On Thu, 25 Jul 2019 at 15:53, Nam Nguyen email@example.com wrote:
You need to start by getting agreement on the premise that adding a newly-written parser to the stdlib is a good idea. And so far your *only* argument seems to be that "it will avoid a class of security bugs" which I find extremely unconvincing (and I get the impression others do, too).
Why? What is unconvincing about a parsing library being able... parse (and therefore, validate) inputs?
Nothing. But why replace existing, working code, with brand new, untried code? And in particular in security sensitive areas? We have parsing code, it was just written by hand rather than by using a library (which likely didn't exist at the time). But it's had literally years of testing in real world situations by now, so any problems from having written it by hand have probably been dealt with by now.
Let me turn your question back on you. What is difficult to understand about the idea that replacing existing, working code is a risk, and needs to be justified?
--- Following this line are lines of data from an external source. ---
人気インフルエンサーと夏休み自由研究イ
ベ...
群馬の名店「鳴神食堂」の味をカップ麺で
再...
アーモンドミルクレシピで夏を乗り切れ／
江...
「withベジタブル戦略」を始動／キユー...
I think you need to stop getting distracted by details, and focus on your stated initial request "Whether we want to have a (possibly private) parsing library in the stdlib". You don't seem to me to have persuaded anyone of this basic suggestion yet,
Good observation. How do I convince you that complex input validation tasks should be left to a parser?
You don't have to - I'm completely convinced of that fact. How do *I* convince you that replacing existing, working code needs a better justification than "we should have done it this way originally"?